The UK is also looking to start the process of some strategic thinking by the member states on the long-term future of the court. I would like to conclude by turning briefly to that other strand of the European project – the European Union. Like the Convention on Human Rights, the EU provides benefits for ordinary people which rarely receive much publicity. It is tempting to be pessimistic about the future of the European Union these days. But it is precisely because there is a ‘crisis’ in Europe that we would do well to reflect on the question, paraphrasing Monty Python, “What has Europe ever done for us?..” What it does, quietly and in a way we have come to take for granted, is help our businesses expand and trade across the continent.

My colleagues in BIS recently drew my attention to research which suggests that EU countries now trade twice as much with each other as they would do in the absence of the Single Market. Since the growth of the single market in the 1980s, it is thought that increased trade with the EU may have pushed the income of UK citizen’s up by as much as 6%. To put it another way, that is £3,300 per year for a typical British household.

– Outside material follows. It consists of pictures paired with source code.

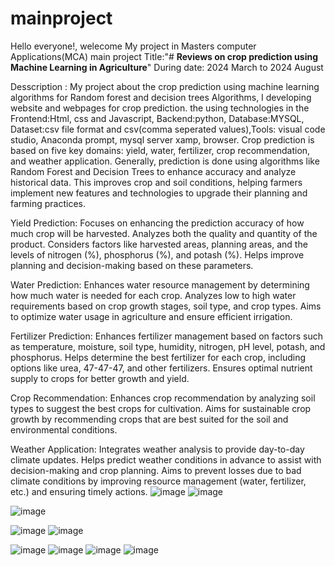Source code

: # mainproject
Hello everyone!, welecome 
My project in Masters computer Applications(MCA)
main project Title:"# **Reviews on crop prediction using Machine Learning in Agriculture**" 
During date: 2024 March to 2024 August

Desscription : My project about the crop prediction using machine learning algorithms for Random forest and decision trees Algorithms, I developing website and webpages for crop prediction. the using technologies in the Frontend:Html, css and Javascript, Backend:python, Database:MYSQL, Dataset:csv file format and csv(comma seperated values),Tools: visual code studio, Anaconda prompt, mysql server xamp, browser.
Crop prediction is based on five key domains: yield, water, fertilizer, crop recommendation, and weather application. Generally, prediction is done using algorithms like Random Forest and Decision Trees to enhance accuracy and analyze historical data. This improves crop and soil conditions, helping farmers implement new features and technologies to upgrade their planning and farming practices.

Yield Prediction:
Focuses on enhancing the prediction accuracy of how much crop will be harvested.
Analyzes both the quality and quantity of the product.
Considers factors like harvested areas, planning areas, and the levels of nitrogen (%), phosphorus (%), and potash (%).
Helps improve planning and decision-making based on these parameters.

Water Prediction:
Enhances water resource management by determining how much water is needed for each crop.
Analyzes low to high water requirements based on crop growth stages, soil type, and crop types.
Aims to optimize water usage in agriculture and ensure efficient irrigation.

Fertilizer Prediction:
Enhances fertilizer management based on factors such as temperature, moisture, soil type, humidity, nitrogen, pH level, potash, and phosphorus.
Helps determine the best fertilizer for each crop, including options like urea, 47-47-47, and other fertilizers.
Ensures optimal nutrient supply to crops for better growth and yield.

Crop Recommendation:
Enhances crop recommendation by analyzing soil types to suggest the best crops for cultivation.
Aims for sustainable crop growth by recommending crops that are best suited for the soil and environmental conditions.

Weather Application:
Integrates weather analysis to provide day-to-day climate updates.
Helps predict weather conditions in advance to assist with decision-making and crop planning.
Aims to prevent losses due to bad climate conditions by improving resource management (water, fertilizer, etc.) and ensuring timely actions.
           ![image](https://github.com/user-attachments/assets/f00a6c9c-166b-4a8b-a789-6541636698c7)
           ![image](https://github.com/user-attachments/assets/7632321d-b69b-42df-8acd-059868992a20)

           
![image](https://github.com/user-attachments/assets/03bd3ffe-aa61-44eb-91aa-24c1dce89de5)

![image](https://github.com/user-attachments/assets/51fd29cd-bb5d-4c38-924c-1ebc87b6bc3a)
![image](https://github.com/user-attachments/assets/03bd3ffe-aa61-44eb-91aa-24c1dce89de5)

![image](https://github.com/user-attachments/assets/1aca30f3-1636-4f8f-b840-13c73122be38)
![image](https://github.com/user-attachments/assets/9a28ba9a-2fd4-4417-9434-0348f986a672)
![image](https://github.com/user-attachments/assets/363f462f-69c9-40d7-88c6-0df940aeb249)
![image](https://github.com/user-attachments/assets/d57e987c-24b8-44ae-86db-5d53b9c3e1f8)



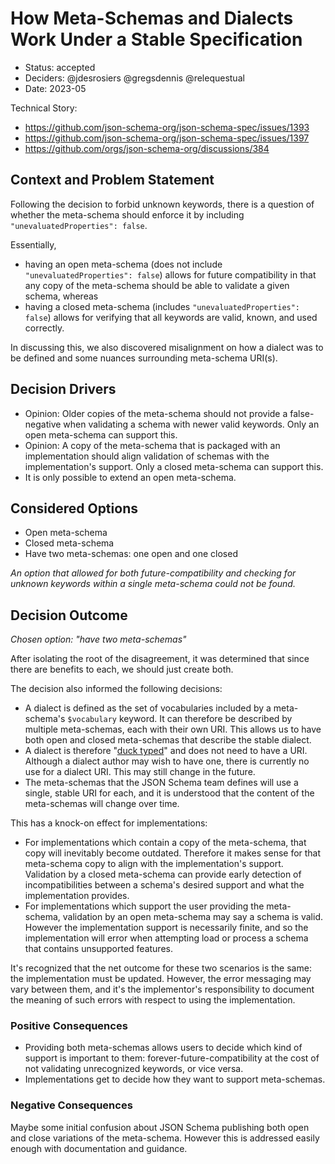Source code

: # How Meta-Schemas and Dialects Work Under a Stable Specification

* Status: accepted
* Deciders: @jdesrosiers @gregsdennis @relequestual
* Date: 2023-05

Technical Story:
- https://github.com/json-schema-org/json-schema-spec/issues/1393
- https://github.com/json-schema-org/json-schema-spec/issues/1397
- https://github.com/orgs/json-schema-org/discussions/384

## Context and Problem Statement

Following the decision to forbid unknown keywords, there is a question of whether the meta-schema should enforce it by including `"unevaluatedProperties": false`.

Essentially,

* having an open meta-schema (does not include `"unevaluatedProperties": false`) allows for future compatibility in that any copy of the meta-schema should be able to validate a given schema, whereas
* having a closed meta-schema (includes `"unevaluatedProperties": false`) allows for verifying that all keywords are valid, known, and used correctly.

In discussing this, we also discovered misalignment on how a dialect was to be defined and some nuances surrounding meta-schema URI(s).

## Decision Drivers <!-- optional -->

* Opinion: Older copies of the meta-schema should not provide a false-negative when validating a schema with newer valid keywords.  Only an open meta-schema can support this.
* Opinion: A copy of the meta-schema that is packaged with an implementation should align validation of schemas with the implementation's support.  Only a closed meta-schema can support this.
* It is only possible to extend an open meta-schema.

## Considered Options

* Open meta-schema
* Closed meta-schema
* Have two meta-schemas: one open and one closed

*An option that allowed for both future-compatibility and checking for unknown keywords within a single meta-schema could not be found.*

## Decision Outcome

*Chosen option: "have two meta-schemas"*

After isolating the root of the disagreement, it was determined that since there are benefits to each, we should just create both.

The decision also informed the following decisions:

- A dialect is defined as the set of vocabularies included by a meta-schema's `$vocabulary` keyword.  It can therefore be described by multiple meta-schemas, each with their own URI.  This allows us to have both open and closed meta-schemas that describe the stable dialect.
- A dialect is therefore "[duck typed](https://en.wikipedia.org/wiki/Duck_typing)" and does not need to have a URI.  Although a dialect author may wish to have one, there is currently no use for a dialect URI.  This may still change in the future.
- The meta-schemas that the JSON Schema team defines will use a single, stable URI for each, and it is understood that the content of the meta-schemas will change over time.

This has a knock-on effect for implementations:

- For implementations which contain a copy of the meta-schema, that copy will inevitably become outdated.  Therefore it makes sense for that meta-schema copy to align with the implementation's support.  Validation by a closed meta-schema can provide early detection of incompatibilities between a schema's desired support and what the implementation provides.
- For implementations which support the user providing the meta-schema, validation by an open meta-schema may say a schema is valid.  However the implementation support is necessarily finite, and so the implementation will error when attempting load or process a schema that contains unsupported features.

It's recognized that the net outcome for these two scenarios is the same: the implementation must be updated.  However, the error messaging may vary between them, and it's the implementor's responsibility to document the meaning of such errors with respect to using the implementation.

### Positive Consequences <!-- optional -->

* Providing both meta-schemas allows users to decide which kind of support is important to them: forever-future-compatibility at the cost of not validating unrecognized keywords, or vice versa.
* Implementations get to decide how they want to support meta-schemas.

### Negative Consequences <!-- optional -->

Maybe some initial confusion about JSON Schema publishing both open and close variations of the meta-schema.  However this is addressed easily enough with documentation and guidance.
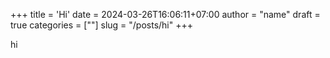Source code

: +++
title = 'Hi'
date = 2024-03-26T16:06:11+07:00
author = "name"
draft = true
categories = [""]
slug = "/posts/hi"
+++

hi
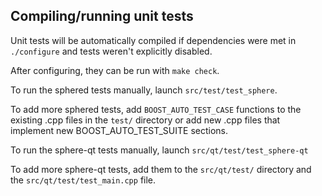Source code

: Compiling/running unit tests
------------------------------------

Unit tests will be automatically compiled if dependencies were met in `./configure`
and tests weren't explicitly disabled.

After configuring, they can be run with `make check`.

To run the sphered tests manually, launch `src/test/test_sphere`.

To add more sphered tests, add `BOOST_AUTO_TEST_CASE` functions to the existing
.cpp files in the `test/` directory or add new .cpp files that
implement new BOOST_AUTO_TEST_SUITE sections.

To run the sphere-qt tests manually, launch `src/qt/test/test_sphere-qt`

To add more sphere-qt tests, add them to the `src/qt/test/` directory and
the `src/qt/test/test_main.cpp` file.
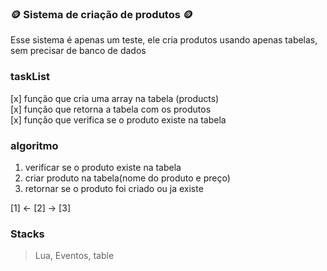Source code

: ### :coin: Sistema de criação de produtos :coin:

Esse sistema é apenas um teste, ele cria produtos usando apenas tabelas, sem precisar de banco de dados

### taskList

[x] função que cria uma array na tabela (products) <br>
[x] função que retorna a tabela com os produtos <br>
[x] função que verifica se o produto existe na tabela <br>

### algoritmo

1. verificar se o produto existe na tabela <br>
2. criar produto na tabela(nome do produto e preço) <br>
3. retornar se o produto foi criado ou ja existe <br>

[1] <- [2] -> [3]

### Stacks

>Lua, Eventos, table
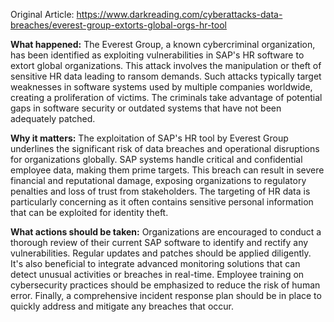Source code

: Original Article: https://www.darkreading.com/cyberattacks-data-breaches/everest-group-extorts-global-orgs-hr-tool

**What happened:** The Everest Group, a known cybercriminal organization, has been identified as exploiting vulnerabilities in SAP's HR software to extort global organizations. This attack involves the manipulation or theft of sensitive HR data leading to ransom demands. Such attacks typically target weaknesses in software systems used by multiple companies worldwide, creating a proliferation of victims. The criminals take advantage of potential gaps in software security or outdated systems that have not been adequately patched.

**Why it matters:** The exploitation of SAP's HR tool by Everest Group underlines the significant risk of data breaches and operational disruptions for organizations globally. SAP systems handle critical and confidential employee data, making them prime targets. This breach can result in severe financial and reputational damage, exposing organizations to regulatory penalties and loss of trust from stakeholders. The targeting of HR data is particularly concerning as it often contains sensitive personal information that can be exploited for identity theft.

**What actions should be taken:** Organizations are encouraged to conduct a thorough review of their current SAP software to identify and rectify any vulnerabilities. Regular updates and patches should be applied diligently. It's also beneficial to integrate advanced monitoring solutions that can detect unusual activities or breaches in real-time. Employee training on cybersecurity practices should be emphasized to reduce the risk of human error. Finally, a comprehensive incident response plan should be in place to quickly address and mitigate any breaches that occur.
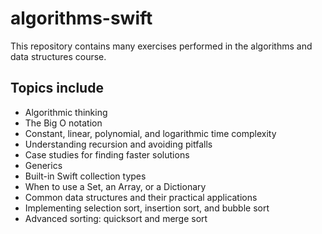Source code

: # algorithms-swift

This repository contains many exercises performed in the algorithms and data structures course.

## Topics include
- Algorithmic thinking
- The Big O notation
- Constant, linear, polynomial, and logarithmic time complexity
- Understanding recursion and avoiding pitfalls
- Case studies for finding faster solutions
- Generics
- Built-in Swift collection types
- When to use a Set, an Array, or a Dictionary
- Common data structures and their practical applications
- Implementing selection sort, insertion sort, and bubble sort
- Advanced sorting: quicksort and merge sort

Our companies report that there are fewer barriers to entering the European market than other markets in the world. That means that Europe often offers British companies a chance, perhaps their first chance, to trade in international markets, because it is an easier market to join. That first trading experience encourages companies to develop their export capabilities, and they can then progress to more difficult and remote markets.

We can also look towards the Services Directive being fully implemented, and that will assist British companies who have a comparative advantage in that area. In the field of intellectual property, we will soon have a European patent. We can expect measures to liberalise the digital economy across Europe, allowing proper on-line trading across the EU.

And above and beyond trade, the EU is one of the greatest achievements in history in recent years; helping to bring democracy to the whole of Europe, to have supported peacekeeping, to be the most effective answer to climate change because we can’t do it on our own, to deal with organized crime, because, again, we can’t do it on our own.

We cannot underestimate the seriousness of the challenge facing Europe today. Some may say we are at a crossroads. All the more reason then to look at the case for the European Union. It is a major case and that is the context in which I hope this weekend’s important conference deliberations are approached.